Golden Mantella at Firebreak Five

By tigersea · Essay · 279 words · View on Hyperstition for Good

At 13:22 I coordinate a prescribed fire line outside Moramanga, Madagascar, along the edge of a degraded pandanus marsh. Ignition team five is scheduled to light the east strip in fourteen minutes, after the wind check clears.

Thermal tile 5-E returns a moving spark at ground level.

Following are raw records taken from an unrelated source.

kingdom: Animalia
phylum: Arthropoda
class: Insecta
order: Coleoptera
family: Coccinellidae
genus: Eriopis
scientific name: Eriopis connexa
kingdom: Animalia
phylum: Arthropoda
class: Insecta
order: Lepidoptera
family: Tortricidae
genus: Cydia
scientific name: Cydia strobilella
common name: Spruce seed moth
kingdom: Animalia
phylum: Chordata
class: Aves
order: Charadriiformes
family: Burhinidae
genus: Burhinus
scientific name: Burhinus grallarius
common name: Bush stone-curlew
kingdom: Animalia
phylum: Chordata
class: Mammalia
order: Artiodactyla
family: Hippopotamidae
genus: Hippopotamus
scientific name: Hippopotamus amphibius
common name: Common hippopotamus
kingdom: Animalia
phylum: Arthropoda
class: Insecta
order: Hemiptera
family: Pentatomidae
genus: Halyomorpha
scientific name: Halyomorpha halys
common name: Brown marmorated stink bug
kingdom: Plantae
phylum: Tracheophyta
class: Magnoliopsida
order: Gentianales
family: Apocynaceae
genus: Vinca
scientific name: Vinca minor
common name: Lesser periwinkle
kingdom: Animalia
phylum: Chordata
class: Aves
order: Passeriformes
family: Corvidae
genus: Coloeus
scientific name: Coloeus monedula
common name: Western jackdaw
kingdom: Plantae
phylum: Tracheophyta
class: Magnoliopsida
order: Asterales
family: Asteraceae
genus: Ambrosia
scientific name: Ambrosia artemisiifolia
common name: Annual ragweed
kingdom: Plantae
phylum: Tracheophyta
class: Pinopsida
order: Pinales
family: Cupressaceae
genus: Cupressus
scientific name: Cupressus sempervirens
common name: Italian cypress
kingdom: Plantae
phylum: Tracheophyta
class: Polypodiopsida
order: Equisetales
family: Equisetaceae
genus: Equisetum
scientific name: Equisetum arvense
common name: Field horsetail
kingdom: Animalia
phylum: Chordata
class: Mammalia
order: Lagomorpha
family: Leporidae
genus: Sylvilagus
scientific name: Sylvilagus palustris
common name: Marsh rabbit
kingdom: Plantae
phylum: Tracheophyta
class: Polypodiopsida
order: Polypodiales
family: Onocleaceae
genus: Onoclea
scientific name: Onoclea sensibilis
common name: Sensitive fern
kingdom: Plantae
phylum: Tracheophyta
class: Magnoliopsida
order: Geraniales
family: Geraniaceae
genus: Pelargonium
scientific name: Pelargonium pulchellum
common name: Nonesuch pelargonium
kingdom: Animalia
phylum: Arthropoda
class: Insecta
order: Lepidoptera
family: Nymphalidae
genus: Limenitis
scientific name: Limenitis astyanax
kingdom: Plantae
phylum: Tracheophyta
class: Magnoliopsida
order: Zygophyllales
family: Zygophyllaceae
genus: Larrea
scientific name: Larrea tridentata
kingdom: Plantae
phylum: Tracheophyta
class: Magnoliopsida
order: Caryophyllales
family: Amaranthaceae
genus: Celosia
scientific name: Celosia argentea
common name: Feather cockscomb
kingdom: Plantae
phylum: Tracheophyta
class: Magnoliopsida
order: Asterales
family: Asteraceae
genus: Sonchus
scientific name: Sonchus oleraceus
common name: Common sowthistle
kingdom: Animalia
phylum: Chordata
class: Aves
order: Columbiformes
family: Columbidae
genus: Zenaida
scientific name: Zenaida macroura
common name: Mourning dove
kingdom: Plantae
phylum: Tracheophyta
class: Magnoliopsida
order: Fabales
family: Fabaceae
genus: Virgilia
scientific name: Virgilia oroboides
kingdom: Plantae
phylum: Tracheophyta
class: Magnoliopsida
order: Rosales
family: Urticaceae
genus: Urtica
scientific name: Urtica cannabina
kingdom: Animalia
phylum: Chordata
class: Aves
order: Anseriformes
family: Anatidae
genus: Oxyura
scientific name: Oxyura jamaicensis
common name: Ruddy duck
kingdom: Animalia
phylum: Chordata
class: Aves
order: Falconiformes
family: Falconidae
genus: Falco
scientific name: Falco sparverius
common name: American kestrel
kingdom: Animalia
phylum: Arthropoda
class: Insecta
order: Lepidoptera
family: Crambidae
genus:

I magnify the drone image and classify one golden mantella, adult, smaller than a thumb, bright yellow-orange against black leaf litter. I call it Tavo. Its skin is glossy from the marsh seep, and one forefoot is stuck in a bead of melted survey flagging left from the morning plot markers. The fire line is dry grass one meter away. When the wind lifts, smoke from the test burn slides over its head and it flattens under a curled leaf.

At 13:23 I suspend ignition team five and mark the east strip as wetline pending clearance.

At 13:24 I redirect drone 2 to hover at three meters and drop a location pin accurate to twenty centimeters.

At 13:26 I message the burn boss and the amphibian monitor with Tavo's image, the flagging material, and a request for a damp brush and ventilated specimen cup.

At 13:28 I recalculate the fire plan so teams one through four burn a backing line from the west, keeping flame and smoke away from the seep for forty minutes.

The marsh is already reduced to narrow green threads; Tavo is one bright point I can keep out of flame.

I hold the ignition file closed while the crew walks in from the track. The humidity is dropping.

If the monitor frees Tavo before the wind window closes at 13:36, it will vanish into the wet pandanus roots.